Authors need to focus on more than writing.  We need to change our mentality. It's time to think our book from Mind to Market.

If you're capable of promoting others (including total strangers), you could (and should) do it for yourself.

It's time to get out of the way of your own success.

Here's why:

You deserve it.
No one knows you or your work better.
No one can speak about your work more authentically.
No one will commit as much time and energy.
No hero is on their way to save the day (or your book from oblivion)

Be the hero you are waiting for.

Promote Thyself.



Saturday, November 15, 2008

Ferriss Wheeling

You want the secret to a successful brand or business? Multiple impressions, folks. Rich Little (If you were born after 1980, Google him) has nothing on Timothy Ferriss, the self-styled guru of lifestyle design. His disciples are devoted and I'm fast becoming a true believer. Ordered his bestseller The 4-Hour Workweek after my friend Kristi lost her voice singing his praises over dinner one evening. I remember catching him a couple of months earlier on the Tube. As we wait for the Amazon Stork, check out his videos. This one, made while he packed for a Hawaiian Tropic, is awesome.

Friday, November 14, 2008

In Twilight, Fast Falls the Eventide


William Gay's finely wrought novel, Twilight (MacAdam Cage, Softcover, 2007), both enraptures and appalls.
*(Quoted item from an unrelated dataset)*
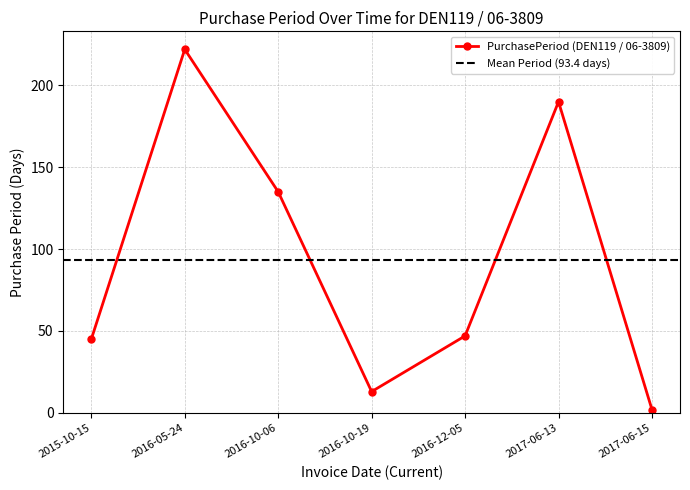

Rank the categories by value from lowest to highest.

2017-06-15, 2016-10-19, 2015-10-15, 2016-12-05, 2016-10-06, 2017-06-13, 2016-05-24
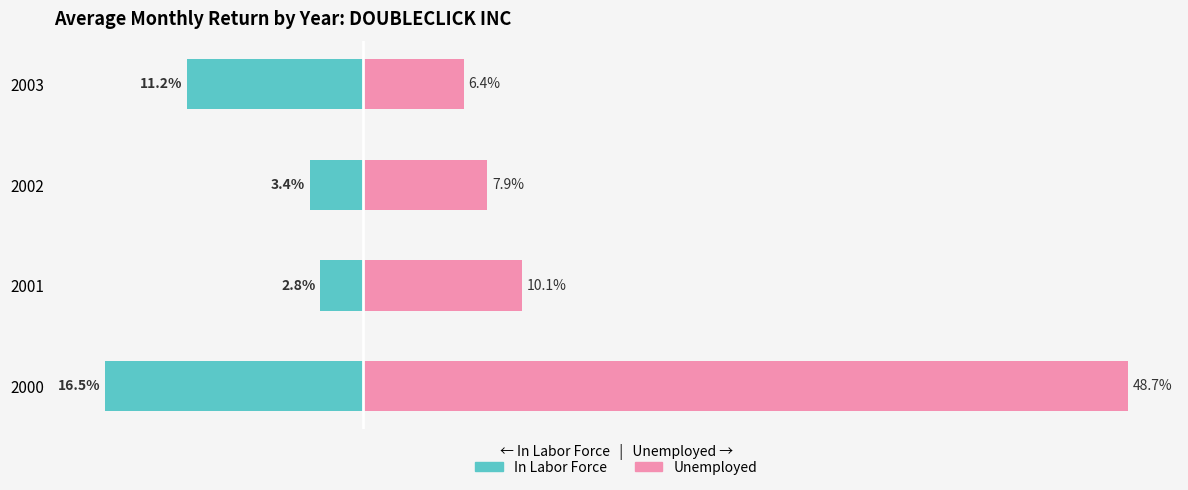

What is the maximum value for Unemployed?

48.7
A Southern storyteller in the vein of Faulkner and O'Connor, Gay draws us into the dark world of the Tennessee wood where mythology and modernity share equal credence. The story follows a young brother and sister who unearth a gruesome secret; the town's undertaker, Fenton Breece, has undertaken activities both nefarious and necrophiliac on his lifeless clientele. After a blackmail scheme goes terribly wrong, Breece hires a deranged local to hunt down his would-be extortionists and bring them to bloody injustice. Gay's use of language is not only masterful, it is wholly fresh and innovative. Start reading at dawn, finish at Twilight.

Lopez Serves Up Delish Dish



The landmark film Real Women Have Curves empowered women of all shapes and sizes to embrace their curve appeal. In the process, it garnered two Sundance Film Festival Awards, a National Board of Review Award and an Independent Spirit Award. The coming-of-age story also thrust its star, America Ferrera, into the national spotlight and on the road to an Emmy Award as the title character in the ABC hit series Ugly Betty.

Playwright Josefina Lopez wrote Real Women Have Curves and co-wrote the screenplay with George LaVoo. Together, they shared the prestigious Humanitas Prize for Screenwriting.

In March 2009, Lopez debuts her first novel, Hungry Woman in Paris (Grand Central Publishing) and its a delish dish. Story will appeal to anyone who has ever felt completely at odds with their present life, disillusioned with their future and chooses flight over fight.

Our protagonist, Canela, flees LA to Paris. On a whim, she enrolls in the world's top cooking school. Her senses soon come alive as she begins to taste the joys of food, intimacy and self-acceptance - basic ingredients for happiness. Hungry Woman in Paris is a manifesto for lonely hearts and a literary triumph for Lopez.